I was doing it the wrong way. It was not a probability. It was logits.

I get flip_op the same way as output, just the data is horizontally flipped.

To apply KL on segmentation I tried this:

```
conf_consistency_criterion = torch.nn.KLDivLoss(size_average=False, reduce=False).cuda()
output = model(data, label) # 16, 1, 8, 224, 224
flip_op = model(flipped_data, label) # 16, 1, 8, 224, 224
output = torch.flip(output, [4])
output = torch.mean(output, 2) # 16, 1, 224, 224
flip_op = torch.mean(flip_op, 2) # 16, 1, 224, 224
output = torch.squeeze(output, 1) # 16, 224, 224
flip_op = torch.squeeze(flip_op, 1) # 16, 224, 224
# CONS_LOSS
output += 1e-7
flip_op += 1e-7
cons_loss_a = conf_consistency_criterion(F.logsigmoid(output), F.sigmoid(flip_op)).sum(-1).mean()
```

I’m getting a negative output.

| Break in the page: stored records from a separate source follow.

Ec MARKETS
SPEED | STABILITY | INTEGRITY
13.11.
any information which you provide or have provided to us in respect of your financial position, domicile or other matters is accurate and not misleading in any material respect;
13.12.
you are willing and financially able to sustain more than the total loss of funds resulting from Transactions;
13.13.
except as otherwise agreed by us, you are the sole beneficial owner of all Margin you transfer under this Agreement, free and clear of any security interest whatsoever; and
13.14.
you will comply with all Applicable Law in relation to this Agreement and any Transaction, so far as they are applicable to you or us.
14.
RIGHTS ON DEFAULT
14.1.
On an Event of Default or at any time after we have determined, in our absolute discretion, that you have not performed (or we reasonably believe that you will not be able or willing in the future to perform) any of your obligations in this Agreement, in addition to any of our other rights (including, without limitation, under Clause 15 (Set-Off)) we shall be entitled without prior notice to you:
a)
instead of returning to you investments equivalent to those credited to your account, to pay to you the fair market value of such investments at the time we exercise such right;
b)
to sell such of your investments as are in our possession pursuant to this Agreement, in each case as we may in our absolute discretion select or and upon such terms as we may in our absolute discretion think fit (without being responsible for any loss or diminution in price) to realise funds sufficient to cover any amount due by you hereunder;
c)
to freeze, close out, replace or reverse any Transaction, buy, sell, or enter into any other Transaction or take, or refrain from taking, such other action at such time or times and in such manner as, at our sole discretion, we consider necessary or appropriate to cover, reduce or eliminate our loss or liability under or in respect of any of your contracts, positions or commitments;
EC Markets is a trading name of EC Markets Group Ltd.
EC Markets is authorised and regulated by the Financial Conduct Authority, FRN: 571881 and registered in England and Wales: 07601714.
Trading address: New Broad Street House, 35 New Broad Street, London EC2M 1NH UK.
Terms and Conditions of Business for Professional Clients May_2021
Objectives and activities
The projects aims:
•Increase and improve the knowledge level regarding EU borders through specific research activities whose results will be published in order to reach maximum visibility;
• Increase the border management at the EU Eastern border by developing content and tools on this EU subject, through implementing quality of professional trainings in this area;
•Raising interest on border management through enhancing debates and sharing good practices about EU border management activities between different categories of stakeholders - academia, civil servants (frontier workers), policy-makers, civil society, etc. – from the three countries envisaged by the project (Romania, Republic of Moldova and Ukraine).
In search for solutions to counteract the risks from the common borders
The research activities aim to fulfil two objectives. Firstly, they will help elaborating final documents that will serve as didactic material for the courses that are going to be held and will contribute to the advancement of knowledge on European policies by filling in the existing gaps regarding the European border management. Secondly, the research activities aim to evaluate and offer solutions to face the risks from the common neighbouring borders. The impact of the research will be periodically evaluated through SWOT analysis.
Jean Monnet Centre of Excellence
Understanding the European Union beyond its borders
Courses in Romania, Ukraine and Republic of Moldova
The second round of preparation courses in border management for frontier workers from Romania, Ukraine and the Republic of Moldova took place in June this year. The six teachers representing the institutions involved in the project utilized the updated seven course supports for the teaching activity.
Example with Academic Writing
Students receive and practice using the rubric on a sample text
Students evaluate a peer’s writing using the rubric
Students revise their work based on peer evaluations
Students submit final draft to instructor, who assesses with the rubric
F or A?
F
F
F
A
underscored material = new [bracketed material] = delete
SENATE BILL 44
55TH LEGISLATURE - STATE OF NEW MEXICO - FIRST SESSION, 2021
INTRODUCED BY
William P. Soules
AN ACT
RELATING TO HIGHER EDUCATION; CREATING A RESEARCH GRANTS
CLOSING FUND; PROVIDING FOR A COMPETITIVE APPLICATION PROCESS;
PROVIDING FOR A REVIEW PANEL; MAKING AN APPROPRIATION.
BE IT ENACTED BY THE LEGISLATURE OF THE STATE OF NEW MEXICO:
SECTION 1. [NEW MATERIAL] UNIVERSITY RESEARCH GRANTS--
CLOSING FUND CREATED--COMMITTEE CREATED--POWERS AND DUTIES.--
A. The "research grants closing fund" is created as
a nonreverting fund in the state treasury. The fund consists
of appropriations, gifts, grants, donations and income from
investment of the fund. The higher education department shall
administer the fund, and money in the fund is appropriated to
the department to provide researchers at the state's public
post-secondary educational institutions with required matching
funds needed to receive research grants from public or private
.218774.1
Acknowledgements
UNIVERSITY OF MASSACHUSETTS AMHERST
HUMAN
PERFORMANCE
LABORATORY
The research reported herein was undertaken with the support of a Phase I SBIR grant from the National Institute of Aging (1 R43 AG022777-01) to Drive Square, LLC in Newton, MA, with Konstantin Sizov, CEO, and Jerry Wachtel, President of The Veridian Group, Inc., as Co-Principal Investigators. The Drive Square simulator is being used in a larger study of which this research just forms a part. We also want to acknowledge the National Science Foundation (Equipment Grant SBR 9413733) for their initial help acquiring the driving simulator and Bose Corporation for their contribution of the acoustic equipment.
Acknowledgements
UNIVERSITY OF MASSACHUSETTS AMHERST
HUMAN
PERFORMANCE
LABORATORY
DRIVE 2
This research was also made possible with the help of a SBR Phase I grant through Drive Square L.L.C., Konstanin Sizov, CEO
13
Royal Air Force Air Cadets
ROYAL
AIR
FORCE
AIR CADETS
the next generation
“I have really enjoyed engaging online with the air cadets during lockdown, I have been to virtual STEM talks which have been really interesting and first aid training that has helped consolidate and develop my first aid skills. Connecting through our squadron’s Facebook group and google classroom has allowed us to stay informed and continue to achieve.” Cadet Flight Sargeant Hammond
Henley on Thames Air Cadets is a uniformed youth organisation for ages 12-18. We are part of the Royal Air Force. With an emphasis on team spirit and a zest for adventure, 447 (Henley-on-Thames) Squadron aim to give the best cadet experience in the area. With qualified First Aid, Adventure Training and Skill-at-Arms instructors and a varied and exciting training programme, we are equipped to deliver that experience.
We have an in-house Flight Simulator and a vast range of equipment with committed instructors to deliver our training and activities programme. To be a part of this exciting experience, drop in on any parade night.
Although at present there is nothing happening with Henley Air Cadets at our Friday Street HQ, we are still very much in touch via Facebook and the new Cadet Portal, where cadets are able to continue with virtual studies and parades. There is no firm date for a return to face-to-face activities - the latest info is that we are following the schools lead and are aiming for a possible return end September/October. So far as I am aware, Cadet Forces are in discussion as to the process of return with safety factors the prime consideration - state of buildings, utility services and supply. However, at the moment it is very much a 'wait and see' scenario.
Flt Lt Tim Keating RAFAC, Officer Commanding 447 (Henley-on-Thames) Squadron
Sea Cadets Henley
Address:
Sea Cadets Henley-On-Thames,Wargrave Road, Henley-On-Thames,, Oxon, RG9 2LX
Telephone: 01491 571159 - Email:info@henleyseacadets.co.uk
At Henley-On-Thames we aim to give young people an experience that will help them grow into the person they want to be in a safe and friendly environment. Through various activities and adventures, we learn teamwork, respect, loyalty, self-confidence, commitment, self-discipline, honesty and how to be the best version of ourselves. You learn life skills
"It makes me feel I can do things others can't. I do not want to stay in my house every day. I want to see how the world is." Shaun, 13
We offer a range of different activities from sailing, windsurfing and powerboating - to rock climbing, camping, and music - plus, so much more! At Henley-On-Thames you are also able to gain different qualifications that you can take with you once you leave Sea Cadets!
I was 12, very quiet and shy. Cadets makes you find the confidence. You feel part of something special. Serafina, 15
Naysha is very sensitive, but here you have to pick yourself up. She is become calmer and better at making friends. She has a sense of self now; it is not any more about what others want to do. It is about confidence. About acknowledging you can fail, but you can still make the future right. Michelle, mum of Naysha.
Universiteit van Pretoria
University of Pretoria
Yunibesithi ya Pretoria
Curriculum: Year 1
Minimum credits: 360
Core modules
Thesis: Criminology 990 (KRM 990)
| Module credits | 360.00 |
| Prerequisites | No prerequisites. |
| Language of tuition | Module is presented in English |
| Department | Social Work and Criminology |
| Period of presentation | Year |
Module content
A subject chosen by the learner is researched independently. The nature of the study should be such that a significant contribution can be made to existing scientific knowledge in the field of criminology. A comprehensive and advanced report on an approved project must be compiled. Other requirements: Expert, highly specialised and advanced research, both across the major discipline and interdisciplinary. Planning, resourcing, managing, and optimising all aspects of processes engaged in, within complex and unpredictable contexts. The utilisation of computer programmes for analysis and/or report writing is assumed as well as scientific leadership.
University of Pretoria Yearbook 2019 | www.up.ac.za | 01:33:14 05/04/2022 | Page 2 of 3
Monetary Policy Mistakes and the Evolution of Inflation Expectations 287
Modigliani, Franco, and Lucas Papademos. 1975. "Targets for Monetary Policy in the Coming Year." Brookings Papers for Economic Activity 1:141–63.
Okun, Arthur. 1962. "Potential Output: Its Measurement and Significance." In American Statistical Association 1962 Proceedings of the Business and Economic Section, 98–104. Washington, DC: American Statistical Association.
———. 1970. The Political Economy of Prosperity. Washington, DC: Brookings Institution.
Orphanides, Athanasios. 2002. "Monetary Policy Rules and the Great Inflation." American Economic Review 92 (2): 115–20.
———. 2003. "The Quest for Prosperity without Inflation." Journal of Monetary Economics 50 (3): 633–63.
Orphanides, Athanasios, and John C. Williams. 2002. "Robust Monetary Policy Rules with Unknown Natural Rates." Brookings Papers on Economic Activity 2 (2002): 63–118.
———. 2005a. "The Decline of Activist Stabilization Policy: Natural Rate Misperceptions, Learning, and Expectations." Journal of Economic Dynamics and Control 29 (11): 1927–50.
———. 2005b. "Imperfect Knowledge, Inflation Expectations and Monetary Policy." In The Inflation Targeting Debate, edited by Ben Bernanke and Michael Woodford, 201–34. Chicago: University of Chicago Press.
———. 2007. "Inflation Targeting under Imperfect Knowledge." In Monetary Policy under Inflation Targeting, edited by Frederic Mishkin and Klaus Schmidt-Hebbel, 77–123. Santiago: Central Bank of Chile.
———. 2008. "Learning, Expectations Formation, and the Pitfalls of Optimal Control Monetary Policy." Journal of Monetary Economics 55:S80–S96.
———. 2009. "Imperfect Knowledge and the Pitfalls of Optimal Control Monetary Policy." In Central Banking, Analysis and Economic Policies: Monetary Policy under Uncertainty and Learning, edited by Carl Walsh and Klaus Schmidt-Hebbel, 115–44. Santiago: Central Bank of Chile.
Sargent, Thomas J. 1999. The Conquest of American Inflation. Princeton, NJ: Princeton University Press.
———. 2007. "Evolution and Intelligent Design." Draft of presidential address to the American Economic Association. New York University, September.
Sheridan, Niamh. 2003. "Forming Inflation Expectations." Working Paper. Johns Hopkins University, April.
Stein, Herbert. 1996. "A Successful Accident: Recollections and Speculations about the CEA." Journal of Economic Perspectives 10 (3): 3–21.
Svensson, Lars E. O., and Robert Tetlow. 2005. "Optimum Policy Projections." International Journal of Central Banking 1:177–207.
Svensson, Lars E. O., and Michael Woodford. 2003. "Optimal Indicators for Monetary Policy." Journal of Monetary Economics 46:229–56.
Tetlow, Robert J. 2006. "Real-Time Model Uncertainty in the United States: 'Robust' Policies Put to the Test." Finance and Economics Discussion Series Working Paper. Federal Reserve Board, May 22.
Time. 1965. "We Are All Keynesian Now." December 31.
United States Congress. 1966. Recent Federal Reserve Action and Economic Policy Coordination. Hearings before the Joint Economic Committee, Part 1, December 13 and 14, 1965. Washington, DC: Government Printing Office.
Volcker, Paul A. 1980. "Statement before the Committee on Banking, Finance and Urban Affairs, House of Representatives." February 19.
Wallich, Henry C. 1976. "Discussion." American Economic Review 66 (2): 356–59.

So, this is wrong somewhere. KL is a measure of how close two probability distributions.

I also tried this:

```
conf_consistency_criterion = torch.nn.KLDivLoss(size_average=False, reduce=False).cuda()
output = model(data, label) # 16, 1, 8, 224, 224
flip_op = model(flipped_data, label) # 16, 1, 8, 224, 224
output = torch.flip(output, [4])
# CONS_LOSS
output += 1e-7
flip_op += 1e-7
cons_loss_a = conf_consistency_criterion(F.logsigmoid(output), F.sigmoid(flip_op)).sum(-1).mean()
```

This gives me positive value. However, the value suddenly drops from 20 to 0.006 in the second epoch. I don’t get what’s the right approach to do so?